• [GIVEN TEXT]:
A higher culture of Beauty sustained by the politic of Youth


We came to accept the omnipresence of marketed Beauty formats as if we accept an element of climate. These images belong to the moment but speak of the future, they need to be kept up-to-date constantly. Yet they never speak of the present. Publicity is the culture of the consumer society. It propagates through images that society's beliefs in itself. There are several reasons why these images use the language of oil painting.

Oil painting, before it was anything else, was a celebration of private property. As an art-form it derived from the principle that you are what you have. It is a mistake to think of publicity supplanting the visual art of post-Renaissance Europe; it is the last declining form of that art.

Publicity is, in essence, nostalgic. It has to sell the past to the future. It cannot itself supply the standards of its own claims. And so all its references to quality are bound to be retrospective and traditional. It would lack both confidence and credibility if it used a strictly contemporary language.

Publicity needs to turn to its own advantage the traditional education of the average spectator-buyer. What he has learnt at school of history, mythology, poetry can be used in the manufacturing of glamour. In the language of oil painting these vague historical or poetic references are always present. The fact that they are imprecise and ultimately meaningless is an advantage: they should not be understandable, they should merely be reminiscent of cultural lessons half-learnt. Publicity makes all history mythical, but to do so effectively it needs a visual language with historical dimensions.

Lastly, a technical development made it easy to translate the language of oil painting into publicity cliches. This was the invention of cheap color photography. Such photography can reproduce the color and texture and tangibility of objects as only oil paint had been able to do before. Color photography is to the spectator-buyer what oil paint was to the spectator-owner. Both media use similar, highly tactile means to play upon the spectator's sense of acquiring the real thing which the image shows. In both cases his feeling that he can almost touch what is in the image reminds him how he might or does possess the real thing.

Yet, despite this continuity of language, the function of publicity is very different from that of the oil painting. The oil painting showed what its owner was already enjoying among his possessions and his way of life. It consolidated his own sense of his own value. It enhanced his view of himself as he already was. It began with facts, the facts of his life. The paintings embellished the interior in which he actually lived.

The purpose of publicity is to make the spectator marginally dissatisfied with his present way of life. Not with the way of life of society, but with his own within it. It suggests that if he buys what it is offering, his life will become better. It offers him an improved alternative to what he is. Publicity persuades us of such a transformation by showing us people who have apparently been transformed and are, as a result, enviable. The state of being envied is what constitutes glamour. And publicity is the process of manufacturing glamour.

• [COLLECTED MATERIAL]:
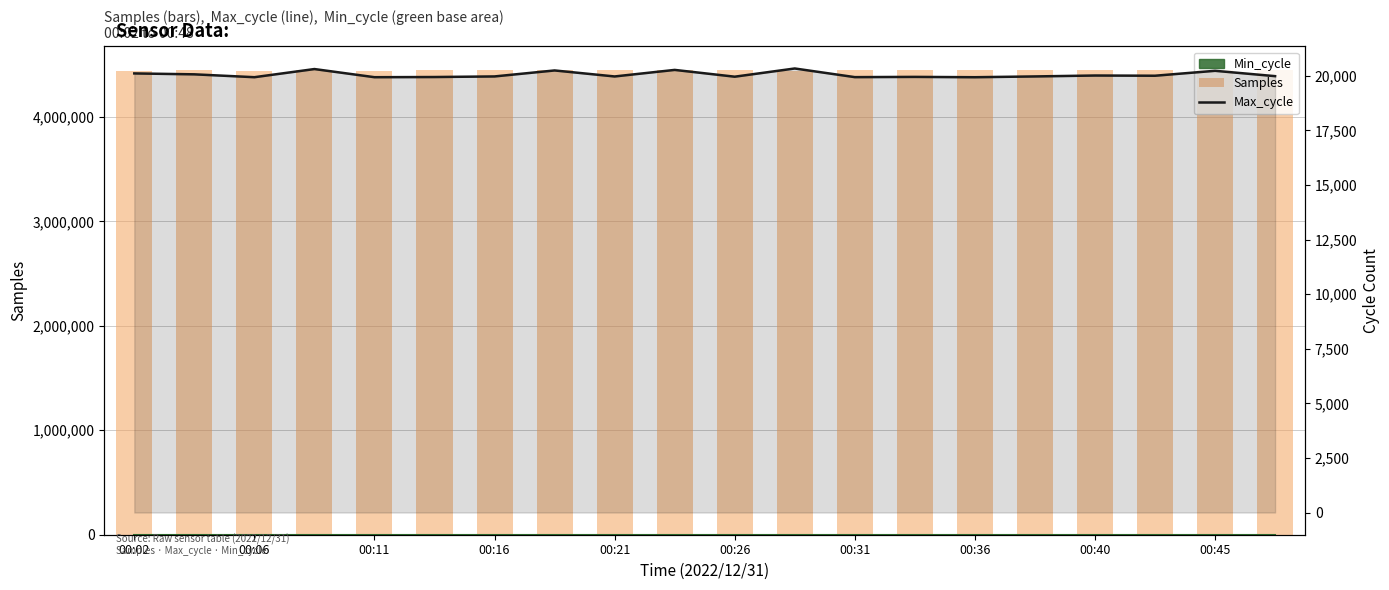

What is the highest value of the Max_cycle series?

20336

• [ASSIGNMENT]: Extend the essay on publicity and oil painting, picking up right after its final sentence.

• [ANSWER SPACE]:
The overall effect of publicity is closely related to certain ideas about freedom: freedom of choice and  of speech. Actual facts and fictions have fluid borders and tend to run over in each other. They are not merely an assembly of competing messages: it is a language in itself that is always being used to make the same general proposal: making the right choice to be enviable (and eventually be happy). Publicity is about social relations, not objects. Its promise is not of pleasure, but of happiness: happiness as judged from the outside by others. You are observed with interest but you do not observe with interest - if you do, you will become less enviable. It is this which explains the absent, unfocused look of so many glamour images.

This general proposal turns consumption into a substitute for democracy. The choice of what one eats (or wears or drives) takes the place of a significant political choice.

Publicity is set up to catalyze daydreams of enhanced versions of oneself. They explain reality in their own terms with room for projection. They offer interpretations of one’s own world. And the daydream is the logic of that system.



I believe it is meaningful to discuss the evident. There have been a lot of artists whom criticized this as being visual pollution or investigated the psychological impact and the affiliation with mass manipulation. Others used it to their advantage: Warhol, Koons, Hirst, ... Andy, Jeff and Damien posses the necessary cynicism to do so. I don’t. I covered many aspects with a frequent focus on the impact of the image (Atomic Landscrapes, Individuals, Sugardaddies, ...) and the spectators, sometimes treating (domesticating) them as passive agents (M.O.B., Force-de-l’image, Expressing the Void) or using (liberating) them as active agents (Abstract painting based on the lives of others).


Since 2009 I changed my viewpoint and instead of a critic-perspective, I searched for an interior perspective. I imagined people to accept and interiorize this climate and all characteristics it implies. To that effect I came back to an old theme from a contemporary perspective: the opposition nature versus culture, systematic versus organic order and the quest to overcome them by uniting them. Because of the significance that is given to the objects we attribute ourselves with and the importance of presentation, with today’s technologies in mind, I consider the idea of people who understand themselves as an architectural construction that is reconfigurable to adapt to new trends, new modes of happiness. As an individual-driven thought process I started creating autarchic worlds where I experiment with the idea of uniting human bodies with features of the objects and the self-image they desire. Thus creating new forms of individuality and self-objectification by recomposing humans with the commodities, patterns, graphic designs, glossification, styling and other elements so vividly marketed to invade our daydreams. By using the elements that add up to their subliminal I conduct an investigation of their properties and the ways in which they interact, combine, and change; through an incomplete series of aesthetic re-compositions. I choose a contemporary, ubiquitous visual language that on an artistic level intertwines the mimetic and the formal, culture and nature, system and intuition. This stance has already a great impact on my work and I feel the need to follow it fearlessly wherever it takes me.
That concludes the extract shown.